◆ What is needed
Render every line of the listing below as a Markdown table with two columns, No. and Entry. Number the rows in order and omit blank lines.

--- START ---

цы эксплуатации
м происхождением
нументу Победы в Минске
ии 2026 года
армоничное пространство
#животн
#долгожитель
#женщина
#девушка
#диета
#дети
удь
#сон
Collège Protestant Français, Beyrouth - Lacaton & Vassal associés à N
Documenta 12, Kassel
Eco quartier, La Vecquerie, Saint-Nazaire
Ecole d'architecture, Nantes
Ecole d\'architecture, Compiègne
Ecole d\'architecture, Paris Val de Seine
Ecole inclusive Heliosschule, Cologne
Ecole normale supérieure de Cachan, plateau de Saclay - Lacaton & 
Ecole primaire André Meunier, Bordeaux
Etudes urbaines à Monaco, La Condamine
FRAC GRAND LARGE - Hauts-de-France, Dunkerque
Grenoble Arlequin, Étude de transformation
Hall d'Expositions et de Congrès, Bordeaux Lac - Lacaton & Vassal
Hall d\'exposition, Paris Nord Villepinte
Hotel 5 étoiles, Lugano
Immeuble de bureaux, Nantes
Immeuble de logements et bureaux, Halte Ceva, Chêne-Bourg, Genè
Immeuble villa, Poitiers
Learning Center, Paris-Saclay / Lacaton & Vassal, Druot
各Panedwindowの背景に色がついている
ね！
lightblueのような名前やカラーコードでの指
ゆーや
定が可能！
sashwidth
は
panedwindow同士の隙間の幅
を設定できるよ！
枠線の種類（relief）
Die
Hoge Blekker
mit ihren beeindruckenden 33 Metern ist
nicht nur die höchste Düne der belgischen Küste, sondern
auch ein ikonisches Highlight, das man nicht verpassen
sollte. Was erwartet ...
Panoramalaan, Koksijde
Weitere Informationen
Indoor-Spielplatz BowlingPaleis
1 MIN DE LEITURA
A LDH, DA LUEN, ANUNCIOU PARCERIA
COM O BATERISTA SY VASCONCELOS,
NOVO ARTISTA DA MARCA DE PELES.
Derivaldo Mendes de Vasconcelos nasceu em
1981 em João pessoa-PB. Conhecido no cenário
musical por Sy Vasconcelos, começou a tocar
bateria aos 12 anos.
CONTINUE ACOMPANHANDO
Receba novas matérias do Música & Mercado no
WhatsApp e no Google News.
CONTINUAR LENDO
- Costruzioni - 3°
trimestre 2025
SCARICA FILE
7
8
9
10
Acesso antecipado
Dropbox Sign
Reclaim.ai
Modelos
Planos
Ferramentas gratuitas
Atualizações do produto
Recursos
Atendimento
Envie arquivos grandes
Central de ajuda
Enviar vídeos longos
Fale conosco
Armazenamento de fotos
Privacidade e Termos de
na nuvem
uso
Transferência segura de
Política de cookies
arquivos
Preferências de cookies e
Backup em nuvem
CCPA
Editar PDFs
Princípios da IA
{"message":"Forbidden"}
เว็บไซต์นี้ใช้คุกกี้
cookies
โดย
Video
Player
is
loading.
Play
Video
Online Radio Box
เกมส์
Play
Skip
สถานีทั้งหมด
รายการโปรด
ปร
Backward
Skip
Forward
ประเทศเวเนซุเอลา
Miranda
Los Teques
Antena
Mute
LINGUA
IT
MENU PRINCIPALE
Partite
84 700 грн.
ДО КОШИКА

--- END ---

◆ Exercise solution
| No. | Entry |
|---|---|
| 1 | цы эксплуатации |
| 2 | м происхождением |
| 3 | нументу Победы в Минске |
| 4 | ии 2026 года |
| 5 | армоничное пространство |
| 6 | #животн |
| 7 | #долгожитель |
| 8 | #женщина |
| 9 | #девушка |
| 10 | #диета |
| 11 | #дети |
| 12 | удь |
| 13 | #сон |
| 14 | Collège Protestant Français, Beyrouth - Lacaton & Vassal associés à N |
| 15 | Documenta 12, Kassel |
| 16 | Eco quartier, La Vecquerie, Saint-Nazaire |
| 17 | Ecole d'architecture, Nantes |
| 18 | Ecole d\'architecture, Compiègne |
| 19 | Ecole d\'architecture, Paris Val de Seine |
| 20 | Ecole inclusive Heliosschule, Cologne |
| 21 | Ecole normale supérieure de Cachan, plateau de Saclay - Lacaton &  |
| 22 | Ecole primaire André Meunier, Bordeaux |
| 23 | Etudes urbaines à Monaco, La Condamine |
| 24 | FRAC GRAND LARGE - Hauts-de-France, Dunkerque |
| 25 | Grenoble Arlequin, Étude de transformation |
| 26 | Hall d'Expositions et de Congrès, Bordeaux Lac - Lacaton & Vassal |
| 27 | Hall d\'exposition, Paris Nord Villepinte |
| 28 | Hotel 5 étoiles, Lugano |
| 29 | Immeuble de bureaux, Nantes |
| 30 | Immeuble de logements et bureaux, Halte Ceva, Chêne-Bourg, Genè |
| 31 | Immeuble villa, Poitiers |
| 32 | Learning Center, Paris-Saclay / Lacaton & Vassal, Druot |
| 33 | 各Panedwindowの背景に色がついている |
| 34 | ね！ |
| 35 | lightblueのような名前やカラーコードでの指 |
| 36 | ゆーや |
| 37 | 定が可能！ |
| 38 | sashwidth |
| 39 | は |
| 40 | panedwindow同士の隙間の幅 |
| 41 | を設定できるよ！ |
| 42 | 枠線の種類（relief） |
| 43 | Die |
| 44 | Hoge Blekker |
| 45 | mit ihren beeindruckenden 33 Metern ist |
| 46 | nicht nur die höchste Düne der belgischen Küste, sondern |
| 47 | auch ein ikonisches Highlight, das man nicht verpassen |
| 48 | sollte. Was erwartet ... |
| 49 | Panoramalaan, Koksijde |
| 50 | Weitere Informationen |
| 51 | Indoor-Spielplatz BowlingPaleis |
| 52 | 1 MIN DE LEITURA |
| 53 | A LDH, DA LUEN, ANUNCIOU PARCERIA |
| 54 | COM O BATERISTA SY VASCONCELOS, |
| 55 | NOVO ARTISTA DA MARCA DE PELES. |
| 56 | Derivaldo Mendes de Vasconcelos nasceu em |
| 57 | 1981 em João pessoa-PB. Conhecido no cenário |
| 58 | musical por Sy Vasconcelos, começou a tocar |
| 59 | bateria aos 12 anos. |
| 60 | CONTINUE ACOMPANHANDO |
| 61 | Receba novas matérias do Música & Mercado no |
| 62 | WhatsApp e no Google News. |
| 63 | CONTINUAR LENDO |
| 64 | - Costruzioni - 3° |
| 65 | trimestre 2025 |
| 66 | SCARICA FILE |
| 67 | 7 |
| 68 | 8 |
| 69 | 9 |
| 70 | 10 |
| 71 | Acesso antecipado |
| 72 | Dropbox Sign |
| 73 | Reclaim.ai |
| 74 | Modelos |
| 75 | Planos |
| 76 | Ferramentas gratuitas |
| 77 | Atualizações do produto |
| 78 | Recursos |
| 79 | Atendimento |
| 80 | Envie arquivos grandes |
| 81 | Central de ajuda |
| 82 | Enviar vídeos longos |
| 83 | Fale conosco |
| 84 | Armazenamento de fotos |
| 85 | Privacidade e Termos de |
| 86 | na nuvem |
| 87 | uso |
| 88 | Transferência segura de |
| 89 | Política de cookies |
| 90 | arquivos |
| 91 | Preferências de cookies e |
| 92 | Backup em nuvem |
| 93 | CCPA |
| 94 | Editar PDFs |
| 95 | Princípios da IA |
| 96 | {"message":"Forbidden"} |
| 97 | เว็บไซต์นี้ใช้คุกกี้ |
| 98 | cookies |
| 99 | โดย |
| 100 | Video |
| 101 | Player |
| 102 | is |
| 103 | loading. |
| 104 | Play |
| 105 | Video |
| 106 | Online Radio Box |
| 107 | เกมส์ |
| 108 | Play |
| 109 | Skip |
| 110 | สถานีทั้งหมด |
| 111 | รายการโปรด |
| 112 | ปร |
| 113 | Backward |
| 114 | Skip |
| 115 | Forward |
| 116 | ประเทศเวเนซุเอลา |
| 117 | Miranda |
| 118 | Los Teques |
| 119 | Antena |
| 120 | Mute |
| 121 | LINGUA |
| 122 | IT |
| 123 | MENU PRINCIPALE |
| 124 | Partite |
| 125 | 84 700 грн. |
| 126 | ДО КОШИКА |